Microsoft's Bing Has Solid Start, comScore Says
Microsoft's new search engine, Bing, had a solid start during its first week of release, helping to increase the total market share for Microsoft's search-related sites. Microsoft finds itself in fierce search-engine competition against Google and Yahoo, with all three companies rapidly innovating in order to maintain or gain market share. Trying to gauge Bing's impact has been difficult since several reports have measured its impact differently.
A preliminary survey by comScore suggests that Bing, Microsoft's new search engine, has exhibited solid performance during its first week of public launch.The survey, which comScore released June 9, showed that the rate of searcher penetration for Microsoft sites increased by 1.7 percent in the period following Bing's launch, to 15.5 percent, while its share of search-results pages increased by 2 percent, to 11.1 percent market share.
The rate of searcher penetration, or the average daily penetration among U.S. searchers, is "an indication that the search engine is reaching more people than before," according to comScore.

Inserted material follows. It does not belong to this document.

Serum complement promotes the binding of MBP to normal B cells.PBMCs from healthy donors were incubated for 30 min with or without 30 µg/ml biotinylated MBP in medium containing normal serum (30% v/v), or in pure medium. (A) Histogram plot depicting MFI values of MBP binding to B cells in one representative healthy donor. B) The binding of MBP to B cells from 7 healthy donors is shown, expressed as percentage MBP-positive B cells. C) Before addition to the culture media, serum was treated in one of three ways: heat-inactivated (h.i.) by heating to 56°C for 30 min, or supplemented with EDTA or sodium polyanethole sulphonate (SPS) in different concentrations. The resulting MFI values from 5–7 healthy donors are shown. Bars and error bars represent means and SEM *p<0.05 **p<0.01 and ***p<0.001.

A comScore report for April 2009 showed Microsoft in third place in the search-engine wars, with 8.2 percent of the market, behind Yahoo with 20.4 percent and Google with 64.2 percent. Microsoft launched Bing on June 1, rolling out a search engine that operates in both a traditional manner, with pages of hyperlinks in response to a query, and also a more granular manner, with tabs that users can click on for search in a specific area. Those tab categories include "Images," "Videos," "Shopping," "News," "Maps," and "Travel."

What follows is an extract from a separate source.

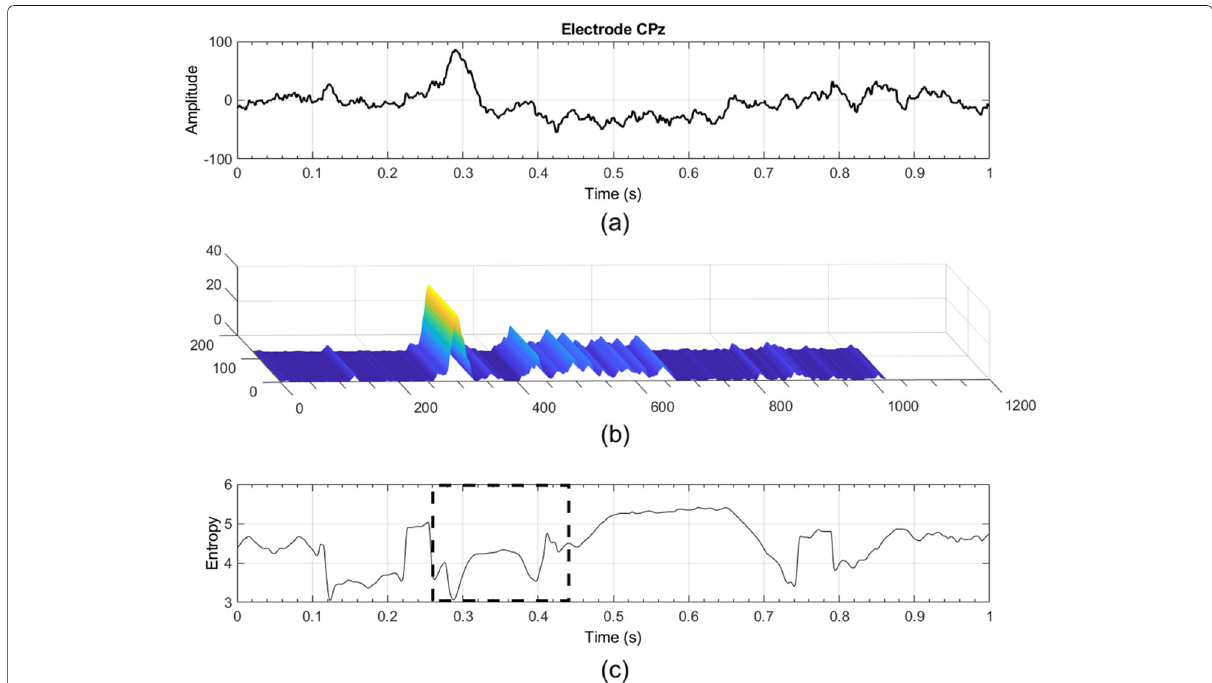
Fig. 15 Electrode CPz after RICI. a Time domain representation of ERP. b SPWVD time-frequency representation. c Short-term Rényi entropy of the distribution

A very early report from StatCounter, within a few days of Bing's launch, said that the search engine had overtaken Yahoo in U.S. market share, with 16.28 percent of the market versus Yahoo's 10.22 percent. However, later reports by Nielsen and other Web traffic-tracking firms disputed this, so it remain somewhat unclear what impact Bing is having now and what its overall impact will be in the coming months. According to a report in The New York Times, Microsoft plans on pumping between $80 million and $100 million into promoting Bing.